Continua la grande striscia di vittorie in casa dei Cleveland Cavaliers che in stagione marciano con 11 vittorie tra le mura amiche e solamente una sconfitta.
Nonostante le assenze di Mo Williams, Iman Shumpert e Kyrie Irving la franchigia di Lebron James ottiene un ottimo risultato contro gli Oklahoma City Thunder.
La partita è stata molto combattuta e si è decisa solamente nel quarto quarto, momento in cui Oklahoma ha pagato vari errori al tiro dei suoi due pupilli Durant e Westbrook.
Fondamentale è stato l’apporto dell’intera squadra che gioca una partita corale portando sei giocatori in doppia cifra per punti. Tra tutti spicca la prestazione di Tristan Thompson che chiude con 14 punti e 15 rimbalzi con 7 su 10 dal campo ma soprattuto con ben 11 rimbalzi offensivi.

Tristan Thompson.
La guida ovviamente è affidata a Lebron che gioca una partita sontuosa mettendo a referto 33 punti, 11 assist e 9 rimbalzi. Note negative sono state invece le percentuali e le palle perse, la stella di Cleveland tira infatti 12 su 27 dal campo e perde la bellezza di 7 palloni. Dati comunque non allarmanti visto il numero di possessi che ha in mano Lebron ad ogni partita. Molto solida anche la prestazione dell’altra stella Kevin Love che chiude con 11 punti, 7 rimbalzi e 5 assist.
Fondamentali per la vittoria sono state le triple prese da Dellavedova e Jefferson, entrambi infatti chiudono con 3 su 6 dalla lunga distanza.
È proprio la percentuale da 3 non permette ad Oklahoma di continuare una striscia vincente di 6 partite, Durant e compagni tirano infatti con il 30% dall’arco mettendo a referto solo 6 delle 20 triple tentate.
Ottima prestazione di Westbrook con 27 punti e 10 assist con soli 18 tiri dal campo. Non bene invece Durant che con 7 su 17 mette a referto 25 punti ma poco altro.
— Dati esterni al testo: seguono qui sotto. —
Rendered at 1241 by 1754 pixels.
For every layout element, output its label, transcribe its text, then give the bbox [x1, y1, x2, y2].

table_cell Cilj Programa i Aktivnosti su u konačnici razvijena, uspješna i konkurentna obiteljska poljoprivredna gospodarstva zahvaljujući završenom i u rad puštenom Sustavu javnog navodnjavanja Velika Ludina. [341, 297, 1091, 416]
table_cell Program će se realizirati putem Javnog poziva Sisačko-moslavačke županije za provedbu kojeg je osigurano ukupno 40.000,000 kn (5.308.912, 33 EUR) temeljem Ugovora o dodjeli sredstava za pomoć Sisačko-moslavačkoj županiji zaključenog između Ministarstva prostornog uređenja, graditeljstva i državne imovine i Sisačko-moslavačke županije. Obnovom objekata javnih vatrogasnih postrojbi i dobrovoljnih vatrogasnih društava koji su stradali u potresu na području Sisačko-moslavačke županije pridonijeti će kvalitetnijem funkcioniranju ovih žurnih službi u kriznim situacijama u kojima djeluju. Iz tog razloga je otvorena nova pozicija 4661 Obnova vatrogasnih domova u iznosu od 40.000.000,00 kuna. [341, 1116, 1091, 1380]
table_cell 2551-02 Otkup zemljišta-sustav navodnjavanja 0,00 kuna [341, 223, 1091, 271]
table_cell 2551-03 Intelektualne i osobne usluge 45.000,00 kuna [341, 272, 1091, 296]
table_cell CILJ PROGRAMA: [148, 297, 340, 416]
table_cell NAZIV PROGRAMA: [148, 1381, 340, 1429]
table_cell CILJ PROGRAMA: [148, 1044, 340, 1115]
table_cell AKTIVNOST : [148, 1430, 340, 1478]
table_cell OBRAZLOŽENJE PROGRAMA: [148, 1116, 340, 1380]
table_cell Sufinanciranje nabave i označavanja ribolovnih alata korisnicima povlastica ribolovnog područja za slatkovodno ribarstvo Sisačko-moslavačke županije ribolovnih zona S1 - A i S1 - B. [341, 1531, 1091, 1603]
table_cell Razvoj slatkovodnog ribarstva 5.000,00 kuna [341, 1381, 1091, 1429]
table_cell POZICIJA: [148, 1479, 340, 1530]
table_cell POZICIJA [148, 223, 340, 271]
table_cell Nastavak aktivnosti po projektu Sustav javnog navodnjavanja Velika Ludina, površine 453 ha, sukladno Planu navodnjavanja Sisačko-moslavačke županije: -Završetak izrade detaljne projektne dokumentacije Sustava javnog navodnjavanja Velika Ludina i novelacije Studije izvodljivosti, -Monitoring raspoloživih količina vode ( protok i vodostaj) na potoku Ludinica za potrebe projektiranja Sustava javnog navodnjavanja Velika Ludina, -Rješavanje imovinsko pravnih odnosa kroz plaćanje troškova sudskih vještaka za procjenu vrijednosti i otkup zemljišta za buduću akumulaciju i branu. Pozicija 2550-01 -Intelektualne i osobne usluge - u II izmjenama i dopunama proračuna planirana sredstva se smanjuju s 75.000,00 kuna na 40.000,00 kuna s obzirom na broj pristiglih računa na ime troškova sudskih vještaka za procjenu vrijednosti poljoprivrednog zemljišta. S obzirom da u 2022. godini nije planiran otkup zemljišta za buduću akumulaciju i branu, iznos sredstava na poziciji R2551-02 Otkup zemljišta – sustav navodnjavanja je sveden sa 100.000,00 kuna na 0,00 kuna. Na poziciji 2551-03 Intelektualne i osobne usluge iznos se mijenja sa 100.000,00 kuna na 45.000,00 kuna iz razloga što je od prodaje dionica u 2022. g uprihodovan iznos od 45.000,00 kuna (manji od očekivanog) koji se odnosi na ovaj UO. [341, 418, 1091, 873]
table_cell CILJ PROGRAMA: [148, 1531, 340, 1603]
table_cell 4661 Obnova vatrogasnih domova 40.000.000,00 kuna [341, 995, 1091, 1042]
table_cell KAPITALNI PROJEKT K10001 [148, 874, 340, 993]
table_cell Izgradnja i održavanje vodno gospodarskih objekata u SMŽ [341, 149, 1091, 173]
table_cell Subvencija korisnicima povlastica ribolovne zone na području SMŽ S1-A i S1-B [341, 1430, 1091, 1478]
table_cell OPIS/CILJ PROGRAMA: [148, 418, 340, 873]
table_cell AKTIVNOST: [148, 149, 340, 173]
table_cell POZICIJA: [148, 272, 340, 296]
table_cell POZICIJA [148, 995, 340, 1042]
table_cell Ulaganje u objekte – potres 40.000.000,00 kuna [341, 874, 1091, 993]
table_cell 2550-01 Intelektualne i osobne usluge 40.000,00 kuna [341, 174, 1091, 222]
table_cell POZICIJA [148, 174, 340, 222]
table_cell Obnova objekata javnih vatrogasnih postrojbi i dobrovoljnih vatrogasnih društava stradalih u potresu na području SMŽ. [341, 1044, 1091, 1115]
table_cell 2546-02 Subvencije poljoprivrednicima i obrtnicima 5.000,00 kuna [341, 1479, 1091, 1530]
Ad Oklahoma ieri è venuto proprio a mancare il gioco corale e l’apporto che di solito la panchina riesce a dare per vincere le partite. Le riserve dei Thunder segnano infatti solamente 16 punti che confrontati con i 32 della panchina di Cleveland mostrano quali siano stati ieri i maggiori problemi per i Thunder.
La sconfitta non spaventa comunque coach Donovan che sottolinea come nell’ultimo periodo la sua squadra stia giocando un ottima pallacanestro, come dimostrato dalla serie di 6 vittorie consecutive. Complici anche alcune assenze ieri i Thunder sono incappati nella classica serata storta anche se ovviamente sarebbe stata fondamentale una vittoria contro una contender.
Sarà ora importante per Oklahoma tornare subito a vincere sabato contro i Los Angeles Lakers e scacciare dalla testa questa brutta serata. Cleveland invece potrà invece continuare con la sua striscia di vittorie casalinghe domenica contro Philadelphia, 11-1 dall’inizio della stagione ma soprattutto 31-2 dal 15 gennaio scorso.